Convert every line of the listing below into a JSON array of strings, one string per line, leaving out any blank lines.
(begin)
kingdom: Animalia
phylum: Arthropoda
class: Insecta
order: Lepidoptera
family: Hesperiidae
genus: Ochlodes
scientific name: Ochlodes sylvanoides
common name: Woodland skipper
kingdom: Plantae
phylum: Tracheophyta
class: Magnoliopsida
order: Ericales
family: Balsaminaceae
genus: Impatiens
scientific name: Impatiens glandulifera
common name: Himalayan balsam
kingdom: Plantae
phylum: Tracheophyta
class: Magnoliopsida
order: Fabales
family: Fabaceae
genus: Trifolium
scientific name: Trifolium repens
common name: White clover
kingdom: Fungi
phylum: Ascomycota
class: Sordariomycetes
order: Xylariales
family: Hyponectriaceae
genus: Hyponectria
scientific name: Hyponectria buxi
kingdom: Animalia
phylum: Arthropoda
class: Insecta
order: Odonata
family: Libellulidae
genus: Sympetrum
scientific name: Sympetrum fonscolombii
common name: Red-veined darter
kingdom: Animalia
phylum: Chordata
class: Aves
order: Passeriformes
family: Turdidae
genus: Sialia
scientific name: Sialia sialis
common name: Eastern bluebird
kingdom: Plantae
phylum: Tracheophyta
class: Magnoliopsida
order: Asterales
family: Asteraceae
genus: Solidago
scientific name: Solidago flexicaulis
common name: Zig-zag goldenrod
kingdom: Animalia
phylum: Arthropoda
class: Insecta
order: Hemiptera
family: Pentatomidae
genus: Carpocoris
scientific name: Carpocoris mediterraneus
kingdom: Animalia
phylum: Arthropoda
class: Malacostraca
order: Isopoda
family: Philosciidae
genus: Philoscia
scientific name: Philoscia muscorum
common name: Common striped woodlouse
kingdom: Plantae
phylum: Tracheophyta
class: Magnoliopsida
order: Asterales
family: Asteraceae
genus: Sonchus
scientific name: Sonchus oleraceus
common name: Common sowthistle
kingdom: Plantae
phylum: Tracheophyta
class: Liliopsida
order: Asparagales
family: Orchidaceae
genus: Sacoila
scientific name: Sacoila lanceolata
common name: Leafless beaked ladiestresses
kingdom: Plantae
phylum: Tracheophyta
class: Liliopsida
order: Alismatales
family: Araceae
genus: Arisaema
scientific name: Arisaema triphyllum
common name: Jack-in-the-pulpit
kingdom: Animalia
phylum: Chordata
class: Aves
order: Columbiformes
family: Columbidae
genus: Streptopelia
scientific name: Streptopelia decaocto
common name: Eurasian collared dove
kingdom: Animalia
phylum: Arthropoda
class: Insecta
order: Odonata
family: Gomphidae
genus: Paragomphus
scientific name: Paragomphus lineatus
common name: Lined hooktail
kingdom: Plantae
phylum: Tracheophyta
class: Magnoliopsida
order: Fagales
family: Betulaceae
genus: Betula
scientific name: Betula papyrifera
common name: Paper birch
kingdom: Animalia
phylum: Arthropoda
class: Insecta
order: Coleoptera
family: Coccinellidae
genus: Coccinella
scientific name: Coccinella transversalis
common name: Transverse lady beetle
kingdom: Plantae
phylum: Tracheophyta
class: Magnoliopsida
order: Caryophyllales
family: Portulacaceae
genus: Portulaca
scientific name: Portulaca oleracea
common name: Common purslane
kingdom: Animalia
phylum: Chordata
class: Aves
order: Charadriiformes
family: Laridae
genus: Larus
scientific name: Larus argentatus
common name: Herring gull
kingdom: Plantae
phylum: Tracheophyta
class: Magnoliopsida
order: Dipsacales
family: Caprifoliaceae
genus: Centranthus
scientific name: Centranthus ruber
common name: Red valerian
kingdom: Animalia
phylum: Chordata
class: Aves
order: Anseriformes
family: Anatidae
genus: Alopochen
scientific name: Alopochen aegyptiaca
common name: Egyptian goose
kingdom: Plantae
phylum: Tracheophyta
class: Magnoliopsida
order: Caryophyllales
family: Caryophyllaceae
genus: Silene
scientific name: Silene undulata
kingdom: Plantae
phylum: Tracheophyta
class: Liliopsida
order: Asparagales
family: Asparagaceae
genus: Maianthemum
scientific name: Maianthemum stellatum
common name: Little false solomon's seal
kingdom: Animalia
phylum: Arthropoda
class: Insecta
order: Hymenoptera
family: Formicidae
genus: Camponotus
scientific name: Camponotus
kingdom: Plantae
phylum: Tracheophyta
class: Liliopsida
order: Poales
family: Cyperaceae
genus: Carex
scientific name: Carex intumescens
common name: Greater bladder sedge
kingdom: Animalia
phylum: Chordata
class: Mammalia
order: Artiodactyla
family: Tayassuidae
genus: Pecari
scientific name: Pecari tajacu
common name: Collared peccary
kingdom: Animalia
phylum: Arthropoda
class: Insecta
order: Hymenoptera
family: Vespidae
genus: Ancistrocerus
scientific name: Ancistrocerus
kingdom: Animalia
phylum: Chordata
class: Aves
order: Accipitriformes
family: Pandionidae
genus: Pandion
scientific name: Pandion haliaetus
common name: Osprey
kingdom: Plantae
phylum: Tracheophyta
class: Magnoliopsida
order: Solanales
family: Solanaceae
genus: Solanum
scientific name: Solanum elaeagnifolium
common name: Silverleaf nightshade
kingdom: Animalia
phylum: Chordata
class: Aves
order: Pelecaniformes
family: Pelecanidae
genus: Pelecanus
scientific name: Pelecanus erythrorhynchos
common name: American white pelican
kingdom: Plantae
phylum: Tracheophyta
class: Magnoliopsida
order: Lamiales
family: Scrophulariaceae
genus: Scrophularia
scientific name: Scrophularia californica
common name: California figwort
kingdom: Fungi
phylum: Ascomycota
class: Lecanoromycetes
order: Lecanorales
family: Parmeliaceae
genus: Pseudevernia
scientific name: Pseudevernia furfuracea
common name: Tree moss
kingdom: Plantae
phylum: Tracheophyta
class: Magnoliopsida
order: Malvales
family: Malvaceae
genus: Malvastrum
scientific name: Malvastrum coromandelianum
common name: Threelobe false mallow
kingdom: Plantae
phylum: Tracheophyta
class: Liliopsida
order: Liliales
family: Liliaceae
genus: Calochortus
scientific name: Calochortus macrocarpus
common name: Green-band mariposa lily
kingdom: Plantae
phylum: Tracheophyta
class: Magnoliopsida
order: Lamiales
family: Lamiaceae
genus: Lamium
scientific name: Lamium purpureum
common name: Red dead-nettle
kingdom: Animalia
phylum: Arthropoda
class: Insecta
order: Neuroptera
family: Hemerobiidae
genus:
(end)
# [RESULT FOR THIS EXERCISE]
[
  "kingdom: Animalia",
  "phylum: Arthropoda",
  "class: Insecta",
  "order: Lepidoptera",
  "family: Hesperiidae",
  "genus: Ochlodes",
  "scientific name: Ochlodes sylvanoides",
  "common name: Woodland skipper",
  "kingdom: Plantae",
  "phylum: Tracheophyta",
  "class: Magnoliopsida",
  "order: Ericales",
  "family: Balsaminaceae",
  "genus: Impatiens",
  "scientific name: Impatiens glandulifera",
  "common name: Himalayan balsam",
  "kingdom: Plantae",
  "phylum: Tracheophyta",
  "class: Magnoliopsida",
  "order: Fabales",
  "family: Fabaceae",
  "genus: Trifolium",
  "scientific name: Trifolium repens",
  "common name: White clover",
  "kingdom: Fungi",
  "phylum: Ascomycota",
  "class: Sordariomycetes",
  "order: Xylariales",
  "family: Hyponectriaceae",
  "genus: Hyponectria",
  "scientific name: Hyponectria buxi",
  "kingdom: Animalia",
  "phylum: Arthropoda",
  "class: Insecta",
  "order: Odonata",
  "family: Libellulidae",
  "genus: Sympetrum",
  "scientific name: Sympetrum fonscolombii",
  "common name: Red-veined darter",
  "kingdom: Animalia",
  "phylum: Chordata",
  "class: Aves",
  "order: Passeriformes",
  "family: Turdidae",
  "genus: Sialia",
  "scientific name: Sialia sialis",
  "common name: Eastern bluebird",
  "kingdom: Plantae",
  "phylum: Tracheophyta",
  "class: Magnoliopsida",
  "order: Asterales",
  "family: Asteraceae",
  "genus: Solidago",
  "scientific name: Solidago flexicaulis",
  "common name: Zig-zag goldenrod",
  "kingdom: Animalia",
  "phylum: Arthropoda",
  "class: Insecta",
  "order: Hemiptera",
  "family: Pentatomidae",
  "genus: Carpocoris",
  "scientific name: Carpocoris mediterraneus",
  "kingdom: Animalia",
  "phylum: Arthropoda",
  "class: Malacostraca",
  "order: Isopoda",
  "family: Philosciidae",
  "genus: Philoscia",
  "scientific name: Philoscia muscorum",
  "common name: Common striped woodlouse",
  "kingdom: Plantae",
  "phylum: Tracheophyta",
  "class: Magnoliopsida",
  "order: Asterales",
  "family: Asteraceae",
  "genus: Sonchus",
  "scientific name: Sonchus oleraceus",
  "common name: Common sowthistle",
  "kingdom: Plantae",
  "phylum: Tracheophyta",
  "class: Liliopsida",
  "order: Asparagales",
  "family: Orchidaceae",
  "genus: Sacoila",
  "scientific name: Sacoila lanceolata",
  "common name: Leafless beaked ladiestresses",
  "kingdom: Plantae",
  "phylum: Tracheophyta",
  "class: Liliopsida",
  "order: Alismatales",
  "family: Araceae",
  "genus: Arisaema",
  "scientific name: Arisaema triphyllum",
  "common name: Jack-in-the-pulpit",
  "kingdom: Animalia",
  "phylum: Chordata",
  "class: Aves",
  "order: Columbiformes",
  "family: Columbidae",
  "genus: Streptopelia",
  "scientific name: Streptopelia decaocto",
  "common name: Eurasian collared dove",
  "kingdom: Animalia",
  "phylum: Arthropoda",
  "class: Insecta",
  "order: Odonata",
  "family: Gomphidae",
  "genus: Paragomphus",
  "scientific name: Paragomphus lineatus",
  "common name: Lined hooktail",
  "kingdom: Plantae",
  "phylum: Tracheophyta",
  "class: Magnoliopsida",
  "order: Fagales",
  "family: Betulaceae",
  "genus: Betula",
  "scientific name: Betula papyrifera",
  "common name: Paper birch",
  "kingdom: Animalia",
  "phylum: Arthropoda",
  "class: Insecta",
  "order: Coleoptera",
  "family: Coccinellidae",
  "genus: Coccinella",
  "scientific name: Coccinella transversalis",
  "common name: Transverse lady beetle",
  "kingdom: Plantae",
  "phylum: Tracheophyta",
  "class: Magnoliopsida",
  "order: Caryophyllales",
  "family: Portulacaceae",
  "genus: Portulaca",
  "scientific name: Portulaca oleracea",
  "common name: Common purslane",
  "kingdom: Animalia",
  "phylum: Chordata",
  "class: Aves",
  "order: Charadriiformes",
  "family: Laridae",
  "genus: Larus",
  "scientific name: Larus argentatus",
  "common name: Herring gull",
  "kingdom: Plantae",
  "phylum: Tracheophyta",
  "class: Magnoliopsida",
  "order: Dipsacales",
  "family: Caprifoliaceae",
  "genus: Centranthus",
  "scientific name: Centranthus ruber",
  "common name: Red valerian",
  "kingdom: Animalia",
  "phylum: Chordata",
  "class: Aves",
  "order: Anseriformes",
  "family: Anatidae",
  "genus: Alopochen",
  "scientific name: Alopochen aegyptiaca",
  "common name: Egyptian goose",
  "kingdom: Plantae",
  "phylum: Tracheophyta",
  "class: Magnoliopsida",
  "order: Caryophyllales",
  "family: Caryophyllaceae",
  "genus: Silene",
  "scientific name: Silene undulata",
  "kingdom: Plantae",
  "phylum: Tracheophyta",
  "class: Liliopsida",
  "order: Asparagales",
  "family: Asparagaceae",
  "genus: Maianthemum",
  "scientific name: Maianthemum stellatum",
  "common name: Little false solomon's seal",
  "kingdom: Animalia",
  "phylum: Arthropoda",
  "class: Insecta",
  "order: Hymenoptera",
  "family: Formicidae",
  "genus: Camponotus",
  "scientific name: Camponotus",
  "kingdom: Plantae",
  "phylum: Tracheophyta",
  "class: Liliopsida",
  "order: Poales",
  "family: Cyperaceae",
  "genus: Carex",
  "scientific name: Carex intumescens",
  "common name: Greater bladder sedge",
  "kingdom: Animalia",
  "phylum: Chordata",
  "class: Mammalia",
  "order: Artiodactyla",
  "family: Tayassuidae",
  "genus: Pecari",
  "scientific name: Pecari tajacu",
  "common name: Collared peccary",
  "kingdom: Animalia",
  "phylum: Arthropoda",
  "class: Insecta",
  "order: Hymenoptera",
  "family: Vespidae",
  "genus: Ancistrocerus",
  "scientific name: Ancistrocerus",
  "kingdom: Animalia",
  "phylum: Chordata",
  "class: Aves",
  "order: Accipitriformes",
  "family: Pandionidae",
  "genus: Pandion",
  "scientific name: Pandion haliaetus",
  "common name: Osprey",
  "kingdom: Plantae",
  "phylum: Tracheophyta",
  "class: Magnoliopsida",
  "order: Solanales",
  "family: Solanaceae",
  "genus: Solanum",
  "scientific name: Solanum elaeagnifolium",
  "common name: Silverleaf nightshade",
  "kingdom: Animalia",
  "phylum: Chordata",
  "class: Aves",
  "order: Pelecaniformes",
  "family: Pelecanidae",
  "genus: Pelecanus",
  "scientific name: Pelecanus erythrorhynchos",
  "common name: American white pelican",
  "kingdom: Plantae",
  "phylum: Tracheophyta",
  "class: Magnoliopsida",
  "order: Lamiales",
  "family: Scrophulariaceae",
  "genus: Scrophularia",
  "scientific name: Scrophularia californica",
  "common name: California figwort",
  "kingdom: Fungi",
  "phylum: Ascomycota",
  "class: Lecanoromycetes",
  "order: Lecanorales",
  "family: Parmeliaceae",
  "genus: Pseudevernia",
  "scientific name: Pseudevernia furfuracea",
  "common name: Tree moss",
  "kingdom: Plantae",
  "phylum: Tracheophyta",
  "class: Magnoliopsida",
  "order: Malvales",
  "family: Malvaceae",
  "genus: Malvastrum",
  "scientific name: Malvastrum coromandelianum",
  "common name: Threelobe false mallow",
  "kingdom: Plantae",
  "phylum: Tracheophyta",
  "class: Liliopsida",
  "order: Liliales",
  "family: Liliaceae",
  "genus: Calochortus",
  "scientific name: Calochortus macrocarpus",
  "common name: Green-band mariposa lily",
  "kingdom: Plantae",
  "phylum: Tracheophyta",
  "class: Magnoliopsida",
  "order: Lamiales",
  "family: Lamiaceae",
  "genus: Lamium",
  "scientific name: Lamium purpureum",
  "common name: Red dead-nettle",
  "kingdom: Animalia",
  "phylum: Arthropoda",
  "class: Insecta",
  "order: Neuroptera",
  "family: Hemerobiidae",
  "genus:"
]